Когда же наконец Петр Савватий, сбросив гнет забот, на крыльях любви полетел к Феодоре, он нашел ее дверь наглухо запертой. Привычно подумав, что она, должно быть, в одеоне, он поспешил туда. Но Феодоры там не оказалось. Ему удалось только узнать, что ее выгнали в тот самый день, когда они последний раз виделись, за учиненную драку и срыв спектакля. Несмотря на огромный успех Феодоры у зрителей, к ней было много претензий; говорили, что по отношению к другим актеркам она — сущий скорпион, та драка была не первой. Больше никто ничего не мог или не хотел сказать. Петр Савватий вновь помчался к ней домой. Там его ждал окончательный и самый страшный удар: ему сказали, что Феодора больше здесь не живет. Хозяйка на расспросы отвечала неохотно.
— А я почем знаю, где она? Собрала манатки и съехала. Да уж недели две тому назад. Сказала, что уезжает навсегда. Ну а куда, — не мое дело. Этих сучек, тут, что грязи. И комнату сдавать хлопотно. Вон, такие, как ты, так и ошиваются! Кобели!
Петр Савватий вышел он на улицу, точно оглушенный, чувствуя, как внутри разрастается страшная пустота. Мир, только что сиявший всеми красками, внезапно померк. Он бесцельно брел по мостовой, тупо глядя себе под ноги и несколько чудом избежав столкновения со встречными прохожими. Потом в нем вдруг проснулась энергия и он бросился искать пропавшую. За остаток дня взмок от усердия, обойдя пять театров, но ни в одном про Феодору никто ничего не слыхал. 

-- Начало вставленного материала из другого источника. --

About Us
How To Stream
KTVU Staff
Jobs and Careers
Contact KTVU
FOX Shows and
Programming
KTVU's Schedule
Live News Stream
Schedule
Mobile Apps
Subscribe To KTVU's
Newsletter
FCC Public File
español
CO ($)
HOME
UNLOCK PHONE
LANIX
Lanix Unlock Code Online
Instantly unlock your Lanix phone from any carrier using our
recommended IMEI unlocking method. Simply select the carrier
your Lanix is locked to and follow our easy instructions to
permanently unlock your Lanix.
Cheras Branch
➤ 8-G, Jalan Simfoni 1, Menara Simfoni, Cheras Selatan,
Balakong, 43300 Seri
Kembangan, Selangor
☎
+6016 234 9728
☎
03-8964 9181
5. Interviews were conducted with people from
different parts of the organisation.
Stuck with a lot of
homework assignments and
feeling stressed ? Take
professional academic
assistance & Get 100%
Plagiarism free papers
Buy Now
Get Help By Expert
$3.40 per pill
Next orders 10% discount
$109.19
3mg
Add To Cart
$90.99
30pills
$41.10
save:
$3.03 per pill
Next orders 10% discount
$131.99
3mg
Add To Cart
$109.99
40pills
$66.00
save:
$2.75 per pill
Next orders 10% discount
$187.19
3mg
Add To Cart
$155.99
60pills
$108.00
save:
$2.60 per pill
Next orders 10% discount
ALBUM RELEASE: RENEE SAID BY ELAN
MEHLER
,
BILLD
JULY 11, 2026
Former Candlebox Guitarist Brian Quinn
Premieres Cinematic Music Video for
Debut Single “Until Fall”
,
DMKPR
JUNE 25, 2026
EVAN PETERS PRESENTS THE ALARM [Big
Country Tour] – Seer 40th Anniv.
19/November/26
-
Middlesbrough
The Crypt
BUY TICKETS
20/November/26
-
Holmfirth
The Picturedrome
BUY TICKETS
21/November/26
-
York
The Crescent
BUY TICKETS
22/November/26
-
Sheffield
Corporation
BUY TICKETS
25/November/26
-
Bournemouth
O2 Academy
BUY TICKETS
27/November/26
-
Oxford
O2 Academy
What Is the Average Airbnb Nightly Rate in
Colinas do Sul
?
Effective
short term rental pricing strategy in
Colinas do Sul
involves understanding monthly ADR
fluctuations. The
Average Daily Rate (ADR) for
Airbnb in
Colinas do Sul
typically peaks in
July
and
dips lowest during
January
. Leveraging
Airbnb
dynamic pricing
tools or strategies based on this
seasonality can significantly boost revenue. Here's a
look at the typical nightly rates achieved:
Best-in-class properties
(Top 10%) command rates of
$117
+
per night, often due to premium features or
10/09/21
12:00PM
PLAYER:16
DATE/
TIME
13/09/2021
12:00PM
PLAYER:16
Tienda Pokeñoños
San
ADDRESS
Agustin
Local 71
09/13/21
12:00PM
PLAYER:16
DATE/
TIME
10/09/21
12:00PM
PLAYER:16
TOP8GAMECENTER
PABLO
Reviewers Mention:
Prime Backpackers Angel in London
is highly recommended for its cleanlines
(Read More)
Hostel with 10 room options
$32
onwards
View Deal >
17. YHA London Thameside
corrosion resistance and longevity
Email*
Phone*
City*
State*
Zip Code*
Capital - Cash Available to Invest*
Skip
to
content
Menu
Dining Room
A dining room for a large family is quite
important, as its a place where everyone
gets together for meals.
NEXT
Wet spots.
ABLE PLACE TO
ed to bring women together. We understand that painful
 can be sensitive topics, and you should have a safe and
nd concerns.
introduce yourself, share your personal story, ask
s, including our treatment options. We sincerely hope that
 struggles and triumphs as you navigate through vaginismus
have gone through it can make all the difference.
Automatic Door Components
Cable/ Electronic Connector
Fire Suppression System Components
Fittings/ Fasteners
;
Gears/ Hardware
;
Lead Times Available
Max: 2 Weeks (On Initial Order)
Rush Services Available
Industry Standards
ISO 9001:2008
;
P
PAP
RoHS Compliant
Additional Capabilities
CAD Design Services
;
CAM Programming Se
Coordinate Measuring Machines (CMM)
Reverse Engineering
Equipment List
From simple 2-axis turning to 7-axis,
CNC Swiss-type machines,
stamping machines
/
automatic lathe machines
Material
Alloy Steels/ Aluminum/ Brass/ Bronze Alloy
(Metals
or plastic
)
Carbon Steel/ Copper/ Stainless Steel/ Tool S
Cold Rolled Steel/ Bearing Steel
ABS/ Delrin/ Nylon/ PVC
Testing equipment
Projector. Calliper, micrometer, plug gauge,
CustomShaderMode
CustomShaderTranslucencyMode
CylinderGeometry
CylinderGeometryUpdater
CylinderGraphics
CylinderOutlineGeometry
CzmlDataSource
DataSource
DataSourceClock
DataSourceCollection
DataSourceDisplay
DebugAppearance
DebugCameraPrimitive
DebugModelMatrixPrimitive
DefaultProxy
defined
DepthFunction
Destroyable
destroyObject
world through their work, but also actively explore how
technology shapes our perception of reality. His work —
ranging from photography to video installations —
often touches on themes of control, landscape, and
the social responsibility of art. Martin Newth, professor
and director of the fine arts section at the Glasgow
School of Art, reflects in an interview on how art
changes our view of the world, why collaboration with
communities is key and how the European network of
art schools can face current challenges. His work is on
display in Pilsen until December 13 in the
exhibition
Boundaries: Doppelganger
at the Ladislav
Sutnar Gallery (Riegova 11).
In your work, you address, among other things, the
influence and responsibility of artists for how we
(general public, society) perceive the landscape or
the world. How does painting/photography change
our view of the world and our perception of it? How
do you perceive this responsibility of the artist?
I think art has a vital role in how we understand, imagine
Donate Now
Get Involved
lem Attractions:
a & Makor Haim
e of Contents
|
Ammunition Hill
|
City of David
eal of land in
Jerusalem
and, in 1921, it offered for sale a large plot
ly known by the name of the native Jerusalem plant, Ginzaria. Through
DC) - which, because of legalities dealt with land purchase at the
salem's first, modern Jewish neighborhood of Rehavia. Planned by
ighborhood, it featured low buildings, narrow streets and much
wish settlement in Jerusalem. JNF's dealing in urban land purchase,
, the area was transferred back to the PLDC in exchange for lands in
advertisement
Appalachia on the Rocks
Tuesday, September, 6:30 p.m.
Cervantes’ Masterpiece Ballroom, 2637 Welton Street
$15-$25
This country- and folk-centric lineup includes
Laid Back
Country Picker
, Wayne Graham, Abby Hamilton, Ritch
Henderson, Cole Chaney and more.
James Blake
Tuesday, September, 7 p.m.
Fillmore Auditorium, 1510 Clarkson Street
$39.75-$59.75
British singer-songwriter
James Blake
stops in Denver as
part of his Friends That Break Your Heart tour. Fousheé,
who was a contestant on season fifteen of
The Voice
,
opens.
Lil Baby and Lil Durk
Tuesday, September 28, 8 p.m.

Только тогда он понял, как это выглядело в ее глазах. Тогда, в их последнюю встречу, в дверь к ним стучали, потому что искали Феодору перед началом представления, которое так и не состоялось. Она не открыла, сделав ставку на него, Петра Савватия, в надежде, что он все-таки возьмет ее на полное содержание, - а он вместо этого исчез. Она наверняка решила, что он ее бросил – ведь до этого ходил, как экскувит на стражу, по росписи. Или что-то с ним случилось. А ей как раз нужна была помощь. Разумеется, она и не подозревала, кто он на самом деле, и даже имени его не знала полностью, он представился ей просто Петром.
Как она вышла из положения и вышла ли? Бедная девочка! Такая жемчужина - среди навоза низких занятий и грубых нравов. Но что бы он стал с ней делать? Взять ее к себе в дом любовницей – соблазнительная мысль, однако василевс этого не одобрит, тем более василисса. А его положение недостаточно твердо. Так он тогда рассуждал, потому и не отвечал на ее намеки. Не решился. И вот теперь наказан: он даже представить не мог, как глубоко проросло в нем это чувство и какую боль он испытает, потеряв ее.
Может быть, она искала его среди экскувитов? Петр Савватий ринулся в экскувиторий, где после долгих расспросов и даже припугиваний кто-то вспомнил, что правда, приходила недели три назад  какая-то девица легкого поведения и интересовалась неким Петром, но ее отшили.
— Да, была тут одна потаскушка, — потирая лоб, докладывал Кекилий, пятидесятилетний экскувит, помнивший Петра Савватия еще новобранцем. - Я говорю, что нет у нас таких. Она настаивает. Я ей: путаешь ты что-то, любезная! Был тут один Петр, да только он больше не экскувит. Петр Савватий его звали, а теперь величают господин Флавий Петр Савватий Юстиниан, vir illustris — если тебе это о чем-то говорит. Первое лицо в государстве, экс-консул, племянник василевса и наследник престола! Так что своего Петра, уж не знаю, кто он, ищи-ка где-нибудь в другом месте.
Перечисляя все титулы Петра Савватия, пожилой экскувит явно хотел ему польстить. Но тот, едва дослушав его, развернулся и поспешно вышел. От отчаяния ему хотелось реветь и выть.